Papa Zaccaria: il diplomatico dell’Europa nascente
Originario di Santa Severina, Zaccaria è uno dei papi più influenti dell’Alto Medioevo. Di cultura greca, parlava correntemente sia il latino sia il greco, qualità preziosa in un’epoca di transizione.
Fu protagonista di una svolta storica: favorì l’ascesa dei Carolingi, legittimando la deposizione dell’ultimo re merovingio e sostenendo Pipino il Breve. Questo atto aprì la strada alla nascita del Sacro Romano Impero.
Zaccaria fu anche un abile amministratore e promotore di pace, capace di evitare conflitti e negoziare con i Longobardi. Il suo pontificato dimostra come un papa calabrese potesse influenzare il destino politico dell’Europa.
Questi pontefici non sono casi isolati, ma il frutto di una Calabria che, tra IV e VIII secolo, era un laboratorio culturale straordinario. Regione bizantina, popolata da monaci basiliani, crocevia tra Roma e Costantinopoli, la Calabria offriva una formazione teologica e spirituale di altissimo livello.
Città come Rossano, Gerace e Santa Severina erano veri centri di sapere.
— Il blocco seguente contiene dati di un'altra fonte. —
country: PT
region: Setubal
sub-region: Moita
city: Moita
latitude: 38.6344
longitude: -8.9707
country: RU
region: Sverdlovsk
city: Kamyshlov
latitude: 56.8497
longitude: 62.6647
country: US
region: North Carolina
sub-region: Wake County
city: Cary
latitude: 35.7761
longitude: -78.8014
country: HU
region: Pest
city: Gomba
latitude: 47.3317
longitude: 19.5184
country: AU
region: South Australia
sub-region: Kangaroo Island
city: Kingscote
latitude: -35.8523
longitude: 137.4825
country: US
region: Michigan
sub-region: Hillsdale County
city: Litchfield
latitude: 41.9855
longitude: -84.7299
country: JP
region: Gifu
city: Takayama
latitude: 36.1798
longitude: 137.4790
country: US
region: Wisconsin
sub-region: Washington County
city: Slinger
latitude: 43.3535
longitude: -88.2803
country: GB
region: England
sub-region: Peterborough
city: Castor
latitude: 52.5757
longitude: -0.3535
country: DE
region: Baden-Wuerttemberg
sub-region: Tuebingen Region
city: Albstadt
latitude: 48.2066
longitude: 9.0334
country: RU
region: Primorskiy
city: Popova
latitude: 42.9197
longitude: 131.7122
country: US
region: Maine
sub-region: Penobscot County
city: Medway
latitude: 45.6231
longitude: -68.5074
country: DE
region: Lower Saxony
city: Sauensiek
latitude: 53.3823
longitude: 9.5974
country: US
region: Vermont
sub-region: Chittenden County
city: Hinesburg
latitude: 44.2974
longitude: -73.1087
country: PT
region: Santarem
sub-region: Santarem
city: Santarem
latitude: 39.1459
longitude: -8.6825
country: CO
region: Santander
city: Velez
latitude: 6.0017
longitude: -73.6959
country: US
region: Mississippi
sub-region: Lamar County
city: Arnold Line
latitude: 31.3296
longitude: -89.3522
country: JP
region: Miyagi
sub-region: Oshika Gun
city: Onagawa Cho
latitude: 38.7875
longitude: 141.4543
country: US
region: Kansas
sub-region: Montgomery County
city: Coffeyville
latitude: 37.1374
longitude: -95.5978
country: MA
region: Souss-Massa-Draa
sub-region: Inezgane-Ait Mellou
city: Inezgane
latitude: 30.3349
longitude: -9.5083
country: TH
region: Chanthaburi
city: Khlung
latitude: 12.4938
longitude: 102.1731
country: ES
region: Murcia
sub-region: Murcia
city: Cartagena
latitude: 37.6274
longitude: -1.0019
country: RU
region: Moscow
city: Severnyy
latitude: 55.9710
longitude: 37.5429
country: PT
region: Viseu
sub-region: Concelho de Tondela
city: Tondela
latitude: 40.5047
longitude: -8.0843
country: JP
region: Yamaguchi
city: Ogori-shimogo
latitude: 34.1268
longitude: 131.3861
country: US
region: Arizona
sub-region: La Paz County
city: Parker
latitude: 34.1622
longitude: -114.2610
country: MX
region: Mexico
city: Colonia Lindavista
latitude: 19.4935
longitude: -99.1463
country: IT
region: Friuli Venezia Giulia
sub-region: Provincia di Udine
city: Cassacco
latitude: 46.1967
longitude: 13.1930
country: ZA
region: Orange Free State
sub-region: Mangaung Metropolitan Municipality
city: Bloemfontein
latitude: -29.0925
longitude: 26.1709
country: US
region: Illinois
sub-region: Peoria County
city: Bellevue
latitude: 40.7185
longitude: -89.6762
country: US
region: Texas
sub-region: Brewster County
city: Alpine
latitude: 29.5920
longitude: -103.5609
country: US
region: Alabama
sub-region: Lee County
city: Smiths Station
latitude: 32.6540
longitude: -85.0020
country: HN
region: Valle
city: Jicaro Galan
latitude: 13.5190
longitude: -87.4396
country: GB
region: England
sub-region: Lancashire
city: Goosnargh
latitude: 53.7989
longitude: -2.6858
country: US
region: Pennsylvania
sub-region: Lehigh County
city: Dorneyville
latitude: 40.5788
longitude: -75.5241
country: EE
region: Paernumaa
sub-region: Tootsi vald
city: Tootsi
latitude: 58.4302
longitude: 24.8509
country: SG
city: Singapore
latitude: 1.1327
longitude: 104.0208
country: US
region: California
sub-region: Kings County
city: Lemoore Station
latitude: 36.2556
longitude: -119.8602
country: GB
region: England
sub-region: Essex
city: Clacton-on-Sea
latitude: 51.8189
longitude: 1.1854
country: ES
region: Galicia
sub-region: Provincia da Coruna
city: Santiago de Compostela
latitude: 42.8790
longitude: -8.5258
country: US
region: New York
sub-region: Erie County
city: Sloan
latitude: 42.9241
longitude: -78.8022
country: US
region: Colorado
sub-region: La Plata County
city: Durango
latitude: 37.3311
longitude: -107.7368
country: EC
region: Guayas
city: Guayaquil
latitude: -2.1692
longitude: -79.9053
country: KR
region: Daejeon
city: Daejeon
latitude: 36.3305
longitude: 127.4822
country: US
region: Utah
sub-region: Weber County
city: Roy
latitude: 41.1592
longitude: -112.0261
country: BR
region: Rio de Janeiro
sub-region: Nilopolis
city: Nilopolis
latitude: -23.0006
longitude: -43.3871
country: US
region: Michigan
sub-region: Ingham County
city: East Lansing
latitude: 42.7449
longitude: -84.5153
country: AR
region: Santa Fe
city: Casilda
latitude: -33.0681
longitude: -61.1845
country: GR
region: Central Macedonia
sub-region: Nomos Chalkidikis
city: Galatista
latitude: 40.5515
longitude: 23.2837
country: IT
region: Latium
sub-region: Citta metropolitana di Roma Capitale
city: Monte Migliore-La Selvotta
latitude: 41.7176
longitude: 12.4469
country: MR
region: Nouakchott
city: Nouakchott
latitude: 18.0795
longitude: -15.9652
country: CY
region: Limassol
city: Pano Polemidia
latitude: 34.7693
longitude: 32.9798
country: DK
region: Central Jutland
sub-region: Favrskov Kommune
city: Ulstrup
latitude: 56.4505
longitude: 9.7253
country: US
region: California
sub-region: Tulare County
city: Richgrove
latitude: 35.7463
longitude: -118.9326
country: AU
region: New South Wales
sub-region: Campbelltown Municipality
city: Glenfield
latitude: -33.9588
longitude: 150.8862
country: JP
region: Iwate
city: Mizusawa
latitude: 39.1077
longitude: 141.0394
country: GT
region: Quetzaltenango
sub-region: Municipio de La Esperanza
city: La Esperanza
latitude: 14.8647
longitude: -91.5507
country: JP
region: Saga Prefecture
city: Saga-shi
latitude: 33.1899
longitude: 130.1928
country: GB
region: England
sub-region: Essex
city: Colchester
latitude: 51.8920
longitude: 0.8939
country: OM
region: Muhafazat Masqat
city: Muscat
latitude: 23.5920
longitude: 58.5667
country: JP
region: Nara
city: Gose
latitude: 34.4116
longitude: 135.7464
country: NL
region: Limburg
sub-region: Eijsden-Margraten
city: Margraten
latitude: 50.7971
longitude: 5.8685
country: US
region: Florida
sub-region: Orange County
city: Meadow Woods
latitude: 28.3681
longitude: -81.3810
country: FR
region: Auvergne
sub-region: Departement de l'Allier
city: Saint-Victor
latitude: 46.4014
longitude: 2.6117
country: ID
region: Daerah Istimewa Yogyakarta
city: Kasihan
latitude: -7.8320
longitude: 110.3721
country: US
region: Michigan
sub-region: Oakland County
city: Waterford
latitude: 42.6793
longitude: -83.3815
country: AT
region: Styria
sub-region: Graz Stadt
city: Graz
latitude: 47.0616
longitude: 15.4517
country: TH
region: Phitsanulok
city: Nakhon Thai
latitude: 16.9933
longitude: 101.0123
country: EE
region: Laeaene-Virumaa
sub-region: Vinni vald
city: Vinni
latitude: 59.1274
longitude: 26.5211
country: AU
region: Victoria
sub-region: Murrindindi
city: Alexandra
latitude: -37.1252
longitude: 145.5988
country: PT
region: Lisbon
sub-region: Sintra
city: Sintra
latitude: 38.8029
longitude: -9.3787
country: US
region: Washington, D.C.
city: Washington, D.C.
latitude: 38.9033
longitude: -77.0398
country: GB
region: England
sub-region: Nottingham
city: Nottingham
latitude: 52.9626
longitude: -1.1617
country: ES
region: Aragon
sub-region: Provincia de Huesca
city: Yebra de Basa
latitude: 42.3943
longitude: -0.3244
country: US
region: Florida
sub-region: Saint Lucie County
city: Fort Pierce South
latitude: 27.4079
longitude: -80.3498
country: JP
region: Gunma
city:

Non è un caso che proprio da qui emergano papi capaci di mediare tra Oriente e Occidente, tra fede e politica.
Oggi, la memoria dei papi calabresi è poco valorizzata, ma rappresenta un patrimonio identitario importante. In un’epoca in cui si parla di radici e di Europa, la loro storia ricorda che il Sud Italia non è mai stato periferia, ma spesso centro propulsore di civiltà.
La Calabria, terra spesso raccontata per le sue difficoltà contemporanee, può dunque riscoprirsi anche attraverso queste figure: uomini che, partendo da borghi affacciati sullo Ionio, hanno contribuito a scrivere la storia della Chiesa universale.
I papi calabresi non furono solo guide spirituali, ma protagonisti di grandi trasformazioni storiche: teologiche, politiche e culturali. La loro vicenda è la prova che anche le terre apparentemente marginali possono generare leadership capaci di incidere sul destino del mondo.
Una lezione che, forse, oggi vale più che mai.